#### TEXTE ÉTUDIÉ
LA COMMUNION, UN MONDE A DÉCOUVRIR

La foi chrétienne est dynamique de service et d'amour. Elle est aussi liturgie avec ses rites, et en particulier avec son repas sacré : la Cène. Pourquoi ? Dans quel but ? Examinons ce que dit la Bible à ce sujet.

La communion dans son sens le plus étendu n'est pas le fort de l'homme moderne ; à notre époque, de nombreux facteurs le poussent à s'isoler, à vivre séparé des autres, à les côtoyer sans les rencontrer. Le témoignage des chrétiens en devient d'autant plus important : n'est-ce pas à leur capacité d'aimer et de communier que l'on devrait les reconnaître ?

Pour eux, la communion est premièrement un acte religieux : la célébration du repas institué par Jésus-Christ peu avant sa mort. Nous l'appellerons indifféremment "sainte Cène", "Eucharistie" ou "repas du Seigneur". Deux éléments doivent nous inciter à étudier ce sujet plus à fond :

1. Le nombre étonnant d'idées fausses qui circulent à ce propos, si l'on se place au point de vue biblique ; la communion apparaît alors comme un véritable monde à découvrir ;
2. L'importance que le Christ y attribuait, lui qui a déclaré au moment de l'instituer : "Combien j'ai désiré prendre ce repas de la Pâque avec vous avant de souffrir !" (Luc 22:15, traduction en français courant). S'il y tenait à ce point, n'était-ce pas pour apprendre à ses disciples une chose essentielle, dont le sens leur avait échappé jusqu'alors ? Cela devrait nous inciter à une étude très attentive. Aussi commencerons-nous par relire ensemble le texte de l'Évangile qui retrace l'institution de la Cène.
"Faites ceci en mémoire de moi".

[Textes extraits page par page]
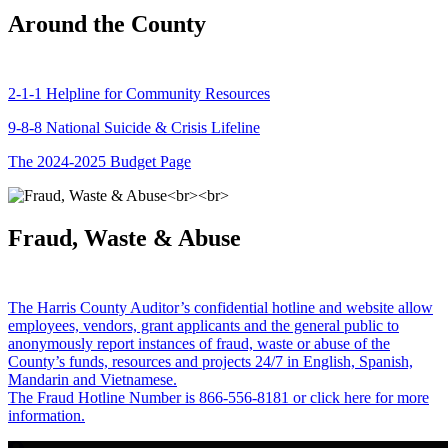
Around the County
2-1-1 Helpline for Community Resources
9-8-8 National Suicide & Crisis Lifeline
The 2024-2025 Budget Page
Fraud, Waste & Abuse
The Harris County Auditor’s confidential hotline and website allow
employees, vendors, grant applicants and the general public to
anonymously report instances of fraud, waste or abuse of the
County’s funds, resources and projects 24/7 in English, Spanish,
Mandarin and Vietnamese.
The Fraud Hotline Number is 866-556-8181 or click here for more
information.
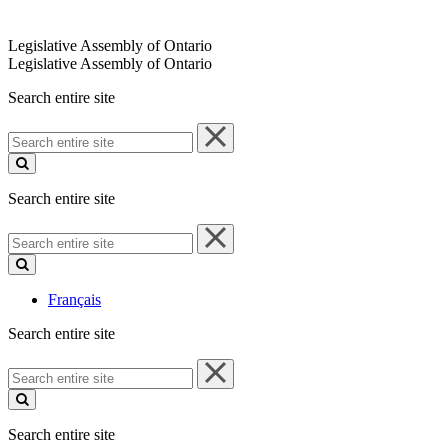
Legislative Assembly of Ontario
Legislative Assembly of Ontario
Search entire site
Search
entire
site
Search entire site
Search
entire
site
Français
Search entire site
Search
entire
site
Search entire site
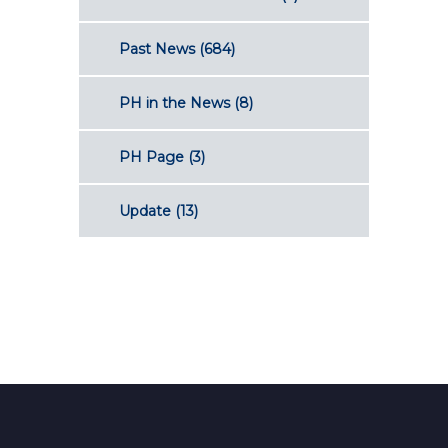
Past News
(684)
PH in the News
(8)
PH Page
(3)
Update
(13)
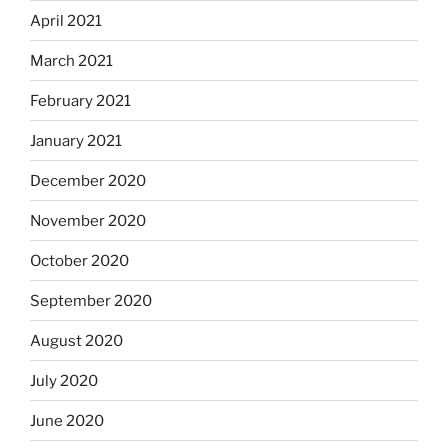
April 2021
March 2021
February 2021
January 2021
December 2020
November 2020
October 2020
September 2020
August 2020
July 2020
June 2020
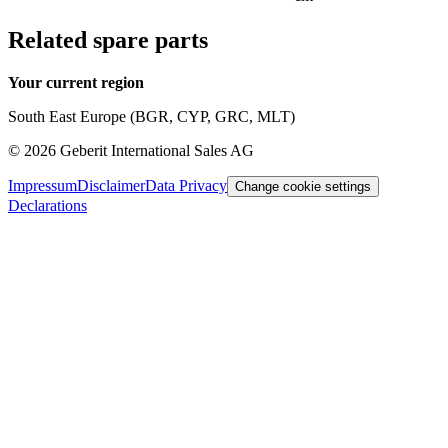
Related spare parts
Your current region
South East Europe (BGR, CYP, GRC, MLT)
©
2026
Geberit International Sales AG
Impressum
Disclaimer
Data Privacy
Change cookie settings
Declarations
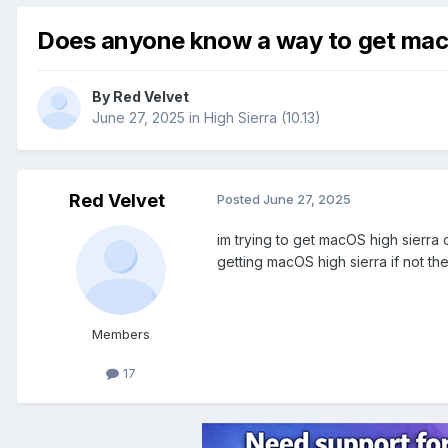
Does anyone know a way to get macOS
By
Red Velvet
June 27, 2025
in
High Sierra (10.13)
Red Velvet
Posted
June 27, 2025
im trying to get macOS high sierra 
getting macOS high sierra if not t
Members
17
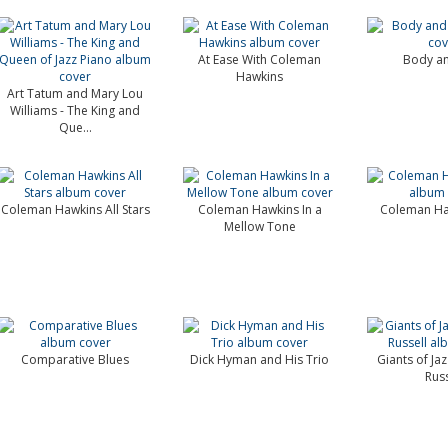
At Ease With Coleman
Body an
Hawkins
Art Tatum and Mary Lou
Williams - The King and
Que...
Coleman Hawkins All Stars
Coleman Hawkins In a
Coleman Ha
Mellow Tone
Comparative Blues
Dick Hyman and His Trio
Giants of Ja
Russ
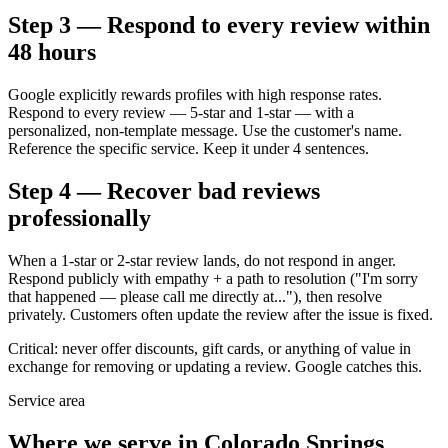
Step 3 — Respond to every review within
48 hours
Google explicitly rewards profiles with high response rates.
Respond to every review — 5-star and 1-star — with a
personalized, non-template message. Use the customer's name.
Reference the specific service. Keep it under 4 sentences.
Step 4 — Recover bad reviews
professionally
When a 1-star or 2-star review lands, do not respond in anger.
Respond publicly with empathy + a path to resolution ("I'm sorry
that happened — please call me directly at..."), then resolve
privately. Customers often update the review after the issue is fixed.
Critical: never offer discounts, gift cards, or anything of value in
exchange for removing or updating a review. Google catches this.
Service area
Where we serve in
Colorado Springs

#### VOTRE OBJECTIF
Poursuivez le texte consacré à la communion et à la sainte Cène à partir de sa dernière phrase.

#### RÉPONSE ATTENDUE
"Le jour des pains sans levain, où l'on devait immoler la Pâque, arriva, et Jésus envoya Pierre et Jean, en disant : Allez nous préparer la Pâque, afin que nous la mangions... . L'heure étant venue, il se mit à table, et les apôtres avec lui. Il leur dit : J'ai désiré vivement de manger cette Pâque avec vous, avant de souffrir ; car, je vous le dis, je ne la mangerai plus, jusqu'à ce qu'elle soit accomplie dans le royaume de Dieu... . Ensuite il prit du pain ; et, après avoir rendu grâces, il le rompit, et le leur donna, en disant : Ceci est mon corps, qui est donné pour vous ; faites ceci en mémoire de moi. Il prit de même la coupe, après le souper, et la leur donna, en disant : cette coupe est la nouvelle alliance en mon sang, qui est répandu pour vous" (Luc 22:7,8,14-16,19,20).

Par le repas de la Pâque, les Juifs rappelaient l'intervention miraculeuse du Dieu qui les avait délivrés de l'esclavage en Égypte, au temps de Moïse. L'Éternel, à ce moment, les avait mis à part comme son peuple. Ce n'est pas un hasard si Jésus tient à lier l'Eucharistie à cette fête : il y aura commémoration d'une alliance nouvelle, formation d'un peuple nouveau à partir de sa mort et de sa résurrection.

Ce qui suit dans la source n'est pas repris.